Clinical implication and prognosis of pendelluft
Pendelluft has the potential to cause lung injury as it could increase local lung stress and cause regional overdistension even under protective ventilator settings. Previous animal experiments suggested that pendelluft was associated with tidal recruitment, and that effort-dependent lung injury occurred in the same region where pendelluft appeared [4,5,6]. Our study revealed for the first time that pendelluft was associated with longer duration of mechanical ventilation among ICU patients with PaO2/FiO2 ratio below 200 mmHg, after APACHE II score and PaO2/FiO2 ratio was adjusted. The effect of pendelluft on ventilation duration was dependent on the severity of ARF as similar effect was not seen in mild impaired oxygenation. Results from subgroup analysis according to whether spontaneous breathing was present might suggest different clinical impact of pendelluft in active or passive condition (Additional file 1: Fig. S4). We supposed that pendelluft associated with spontaneous effort in patients with moderate-to-severe impaired oxygenation could be an injurious ventilation pattern that possibly lengthen ventilation duration, while pendelluft in passive condition might only imply lung inhomogeneity but no direct evidence to lung injury.
Results from analysis of restricted cubic spline suggested that pendelluft amplitude below the reference of 2.5% had an unclear influence on the probability of successful discontinuation from mechanical ventilation, while higher amplitude of pendelluft above the threshold was associated with prolonged ventilation duration.
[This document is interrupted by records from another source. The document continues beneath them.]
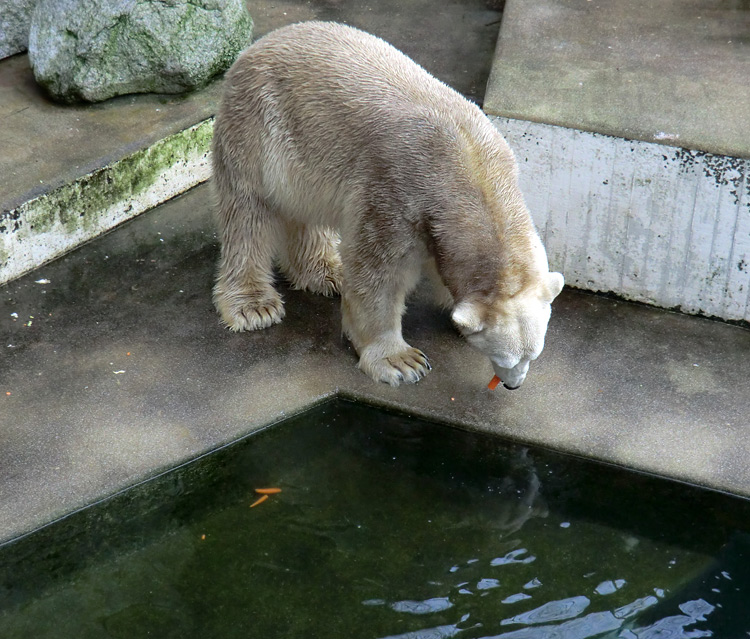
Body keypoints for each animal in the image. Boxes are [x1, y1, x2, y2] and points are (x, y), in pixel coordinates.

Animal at [212, 20, 564, 388]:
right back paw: (253, 305)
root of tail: (261, 42)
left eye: (533, 354)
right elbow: (378, 272)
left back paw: (328, 272)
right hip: (259, 129)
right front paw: (401, 361)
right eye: (506, 357)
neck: (472, 168)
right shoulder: (397, 193)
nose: (513, 384)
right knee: (248, 214)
The optimal threshold of pendelluft amplitude or volume for predicting clinical outcome warrants further investigation.
We also explored the relationship between pendelluft amplitude and ventilatory ratio, a variable reflecting ventilation efficiency of the lung [10]. A positive correlation was hypothesized because the pendelluft gas moving within the lung was not expected to contribute to gas exchange, possibly resulting in reduction of ventilation efficiency. However, our results did not support the hypothesis. The effect of pendelluft on ventilation efficiency might have been too weak or masked by confounders.